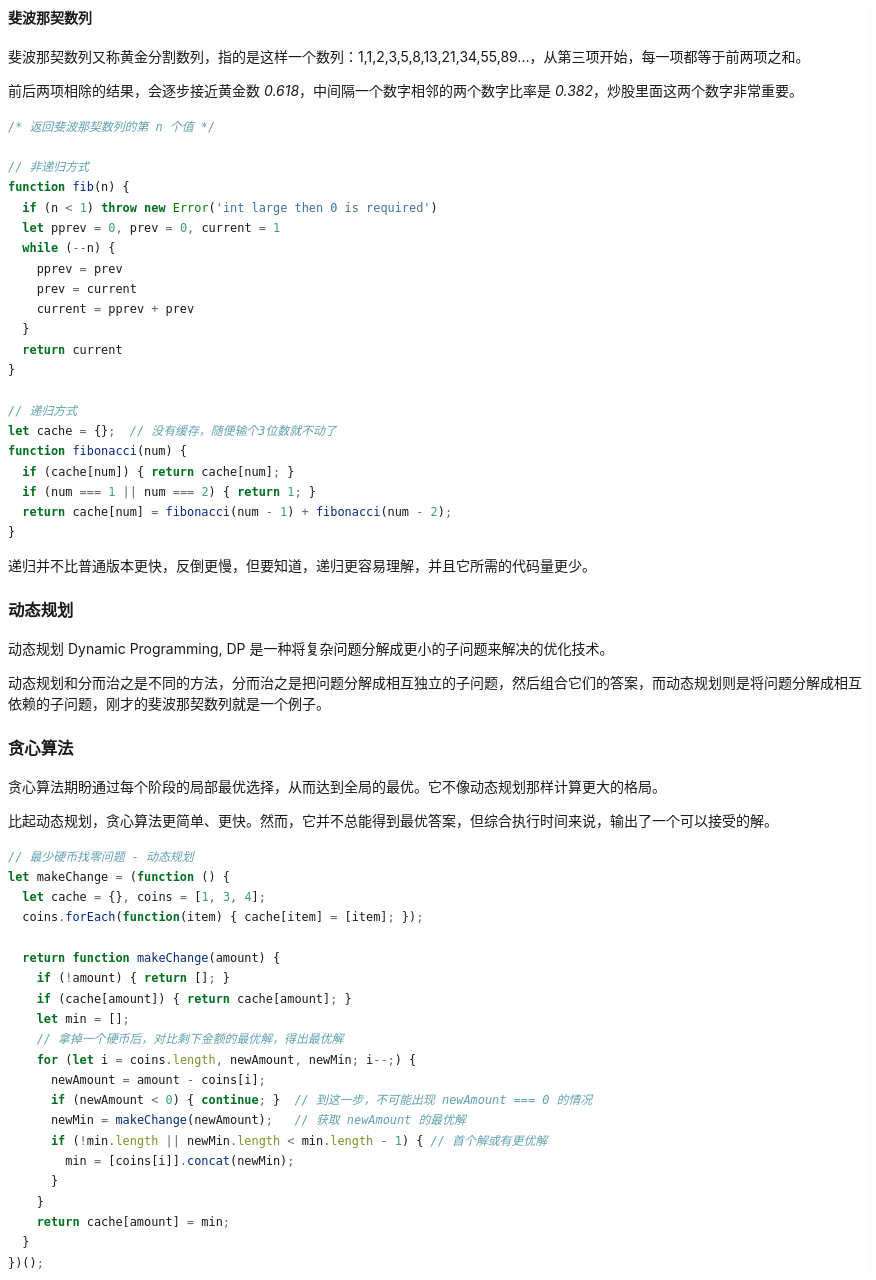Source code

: #### 斐波那契数列

斐波那契数列又称黄金分割数列，指的是这样一个数列：1,1,2,3,5,8,13,21,34,55,89...，从第三项开始，每一项都等于前两项之和。

前后两项相除的结果，会逐步接近黄金数 *0.618*，中间隔一个数字相邻的两个数字比率是 *0.382*，炒股里面这两个数字非常重要。

```js
/* 返回斐波那契数列的第 n 个值 */

// 非递归方式
function fib(n) {
  if (n < 1) throw new Error('int large then 0 is required')
  let pprev = 0, prev = 0, current = 1
  while (--n) {
    pprev = prev
    prev = current
    current = pprev + prev
  }
  return current
}

// 递归方式
let cache = {};  // 没有缓存，随便输个3位数就不动了
function fibonacci(num) {
  if (cache[num]) { return cache[num]; }
  if (num === 1 || num === 2) { return 1; }
  return cache[num] = fibonacci(num - 1) + fibonacci(num - 2);
}
```

递归并不比普通版本更快，反倒更慢，但要知道，递归更容易理解，并且它所需的代码量更少。


### 动态规划

动态规划 Dynamic Programming, DP 是一种将复杂问题分解成更小的子问题来解决的优化技术。

动态规划和分而治之是不同的方法，分而治之是把问题分解成相互独立的子问题，然后组合它们的答案，而动态规划则是将问题分解成相互依赖的子问题，刚才的斐波那契数列就是一个例子。


### 贪心算法

贪心算法期盼通过每个阶段的局部最优选择，从而达到全局的最优。它不像动态规划那样计算更大的格局。

比起动态规划，贪心算法更简单、更快。然而，它并不总能得到最优答案，但综合执行时间来说，输出了一个可以接受的解。

```js
// 最少硬币找零问题 - 动态规划
let makeChange = (function () {
  let cache = {}, coins = [1, 3, 4];
  coins.forEach(function(item) { cache[item] = [item]; });

  return function makeChange(amount) {
    if (!amount) { return []; }
    if (cache[amount]) { return cache[amount]; }
    let min = [];
    // 拿掉一个硬币后，对比剩下金额的最优解，得出最优解
    for (let i = coins.length, newAmount, newMin; i--;) {
      newAmount = amount - coins[i];
      if (newAmount < 0) { continue; }  // 到这一步，不可能出现 newAmount === 0 的情况
      newMin = makeChange(newAmount);   // 获取 newAmount 的最优解
      if (!min.length || newMin.length < min.length - 1) { // 首个解或有更优解
        min = [coins[i]].concat(newMin);
      }
    }
    return cache[amount] = min;
  }
})();
```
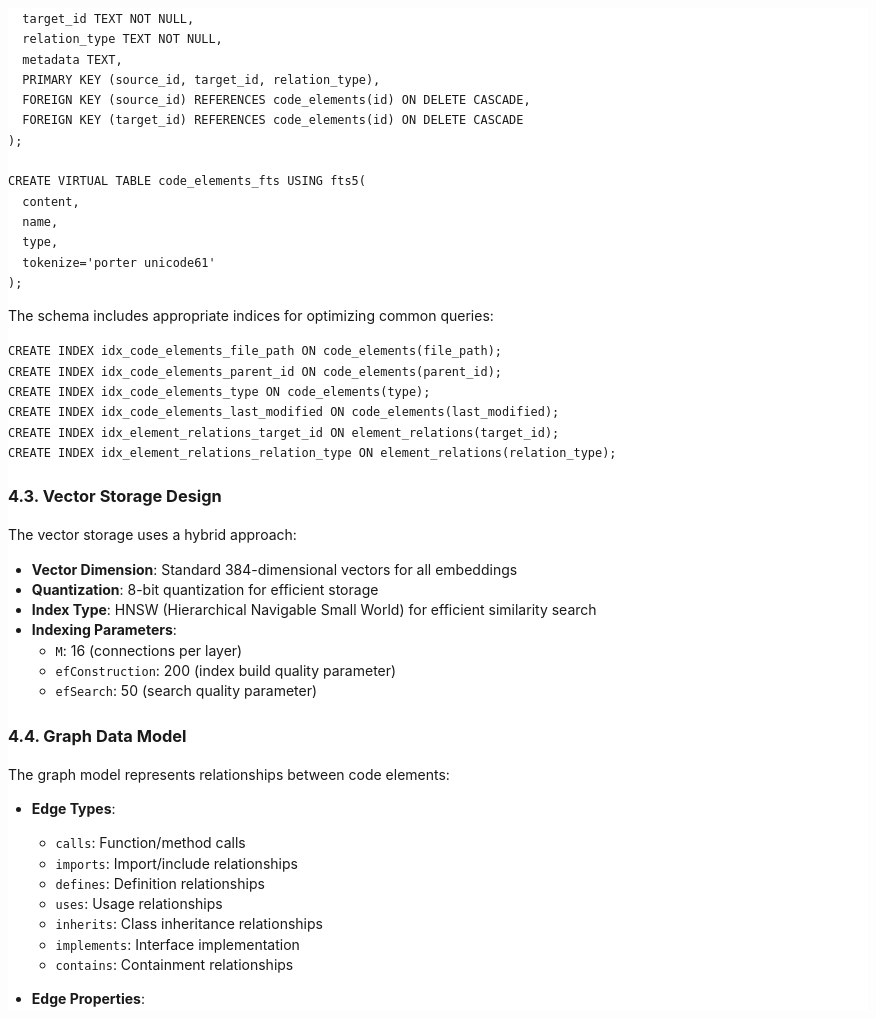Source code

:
 ```
  target_id TEXT NOT NULL,
  relation_type TEXT NOT NULL,
  metadata TEXT,
  PRIMARY KEY (source_id, target_id, relation_type),
  FOREIGN KEY (source_id) REFERENCES code_elements(id) ON DELETE CASCADE,
  FOREIGN KEY (target_id) REFERENCES code_elements(id) ON DELETE CASCADE
);

CREATE VIRTUAL TABLE code_elements_fts USING fts5(
  content,
  name,
  type,
  tokenize='porter unicode61'
);
```

The schema includes appropriate indices for optimizing common queries:

```
CREATE INDEX idx_code_elements_file_path ON code_elements(file_path);
CREATE INDEX idx_code_elements_parent_id ON code_elements(parent_id);
CREATE INDEX idx_code_elements_type ON code_elements(type);
CREATE INDEX idx_code_elements_last_modified ON code_elements(last_modified);
CREATE INDEX idx_element_relations_target_id ON element_relations(target_id);
CREATE INDEX idx_element_relations_relation_type ON element_relations(relation_type);
```

### 4.3. Vector Storage Design

The vector storage uses a hybrid approach:

- **Vector Dimension**: Standard 384-dimensional vectors for all embeddings
- **Quantization**: 8-bit quantization for efficient storage
- **Index Type**: HNSW (Hierarchical Navigable Small World) for efficient similarity search
- **Indexing Parameters**:
    - `M`: 16 (connections per layer)
    - `efConstruction`: 200 (index build quality parameter)
    - `efSearch`: 50 (search quality parameter)

### 4.4. Graph Data Model

The graph model represents relationships between code elements:

- **Edge Types**:

    - `calls`: Function/method calls
    - `imports`: Import/include relationships
    - `defines`: Definition relationships
    - `uses`: Usage relationships
    - `inherits`: Class inheritance relationships
    - `implements`: Interface implementation
    - `contains`: Containment relationships

- **Edge Properties**:
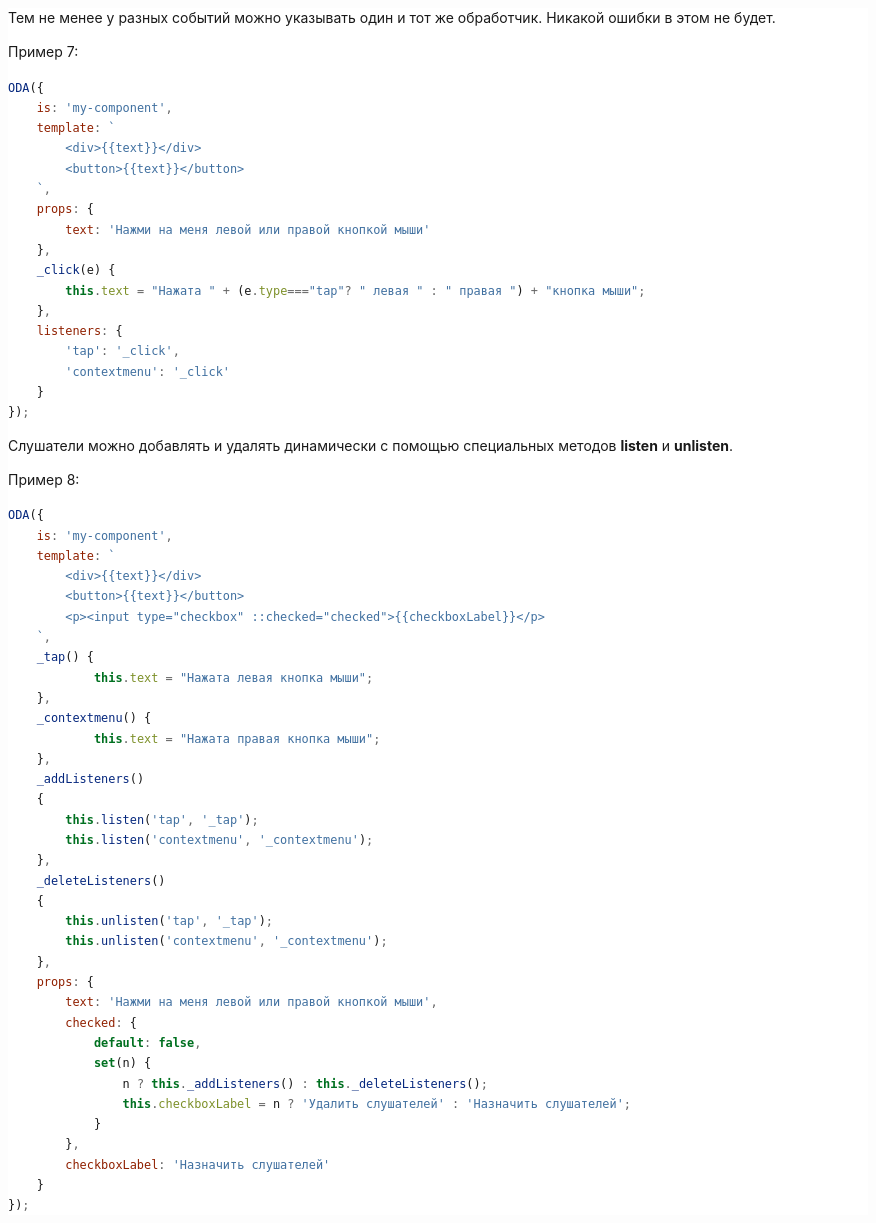Тем не менее у разных событий можно указывать один и тот же обработчик. Никакой ошибки в этом не будет.

Пример 7:

```javascript _run_line_edit_[my-component.js]
ODA({
    is: 'my-component',
    template: `
        <div>{{text}}</div>
        <button>{{text}}</button>
    `,
    props: {
        text: 'Нажми на меня левой или правой кнопкой мыши'
    },
    _click(e) {
        this.text = "Нажата " + (e.type==="tap"? " левая " : " правая ") + "кнопка мыши";
    },
    listeners: {
        'tap': '_click',
        'contextmenu': '_click'
    }
});
```

Слушатели можно добавлять и удалять динамически с помощью специальных методов **listen** и **unlisten**.

Пример 8:

```javascript _run_line_edit_[my-component.js]
ODA({
    is: 'my-component',
    template: `
        <div>{{text}}</div>
        <button>{{text}}</button>
        <p><input type="checkbox" ::checked="checked">{{checkboxLabel}}</p>
    `,
    _tap() {
            this.text = "Нажата левая кнопка мыши";
    },
    _contextmenu() {
            this.text = "Нажата правая кнопка мыши";
    },
    _addListeners()
    {
        this.listen('tap', '_tap');
        this.listen('contextmenu', '_contextmenu');
    },
    _deleteListeners()
    {
        this.unlisten('tap', '_tap');
        this.unlisten('contextmenu', '_contextmenu');
    },
    props: {
        text: 'Нажми на меня левой или правой кнопкой мыши',
        checked: {
            default: false,
            set(n) {
                n ? this._addListeners() : this._deleteListeners();
                this.checkboxLabel = n ? 'Удалить слушателей' : 'Назначить слушателей';
            }
        },
        checkboxLabel: 'Назначить слушателей'
    }
});
```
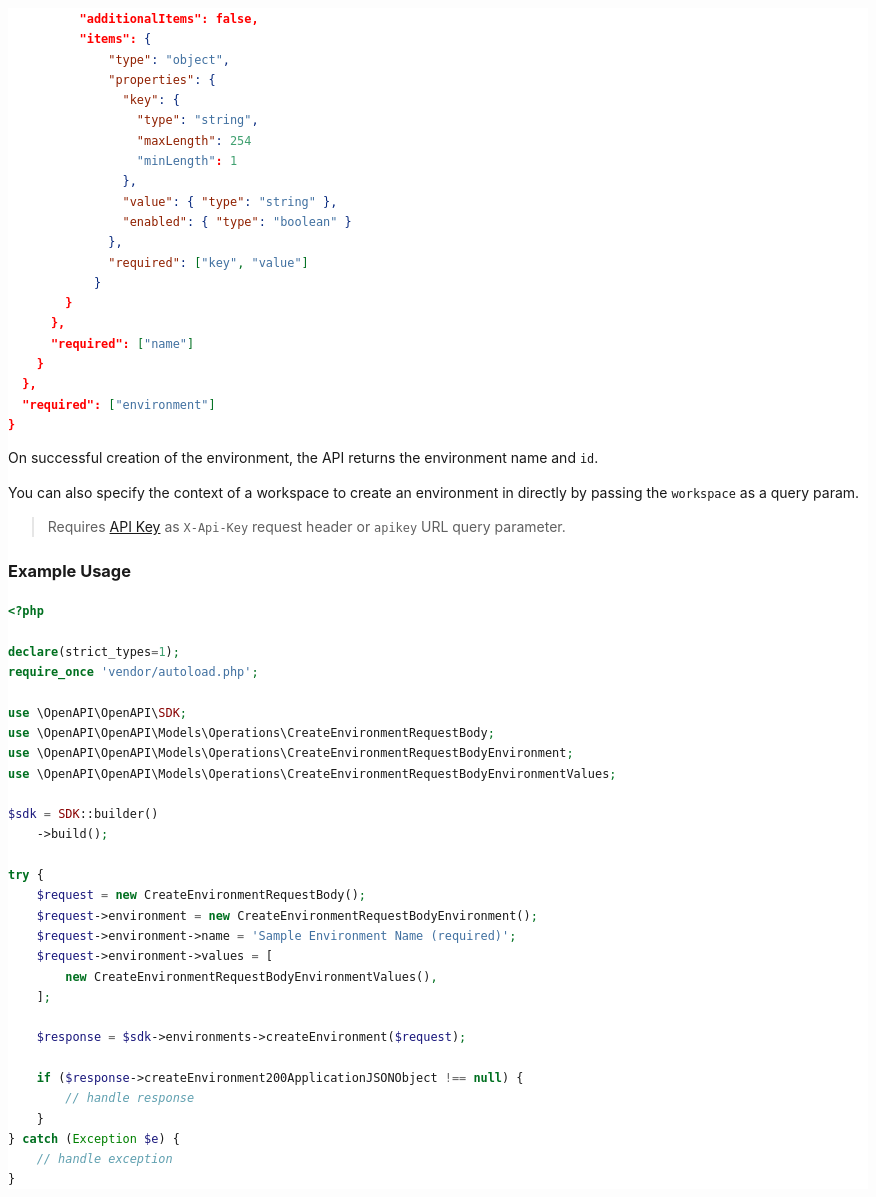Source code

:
 ```json
          "additionalItems": false,
          "items": {
              "type": "object",
              "properties": {
                "key": {
                  "type": "string",
                  "maxLength": 254
                  "minLength": 1
                },
                "value": { "type": "string" },
                "enabled": { "type": "boolean" }
              },
              "required": ["key", "value"]
            }
        }
      },
      "required": ["name"]
    }
  },
  "required": ["environment"]
}
```

On successful creation of the environment, the API returns the environment name and `id`.

You can also specify the context of a workspace to create an environment in directly by passing the `workspace` as a query param.

> Requires <a href="#authentication">API Key</a> as `X-Api-Key` request header or `apikey` URL query parameter.

### Example Usage

```php
<?php

declare(strict_types=1);
require_once 'vendor/autoload.php';

use \OpenAPI\OpenAPI\SDK;
use \OpenAPI\OpenAPI\Models\Operations\CreateEnvironmentRequestBody;
use \OpenAPI\OpenAPI\Models\Operations\CreateEnvironmentRequestBodyEnvironment;
use \OpenAPI\OpenAPI\Models\Operations\CreateEnvironmentRequestBodyEnvironmentValues;

$sdk = SDK::builder()
    ->build();

try {
    $request = new CreateEnvironmentRequestBody();
    $request->environment = new CreateEnvironmentRequestBodyEnvironment();
    $request->environment->name = 'Sample Environment Name (required)';
    $request->environment->values = [
        new CreateEnvironmentRequestBodyEnvironmentValues(),
    ];

    $response = $sdk->environments->createEnvironment($request);

    if ($response->createEnvironment200ApplicationJSONObject !== null) {
        // handle response
    }
} catch (Exception $e) {
    // handle exception
}
```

## [Assigned task]
Search the entries for the string "name" and collect each line that has it.

## [Result]
  name,
      "required": ["name"]
On successful creation of the environment, the API returns the environment name and `id`.
    $request->environment->name = 'Sample Environment Name (required)';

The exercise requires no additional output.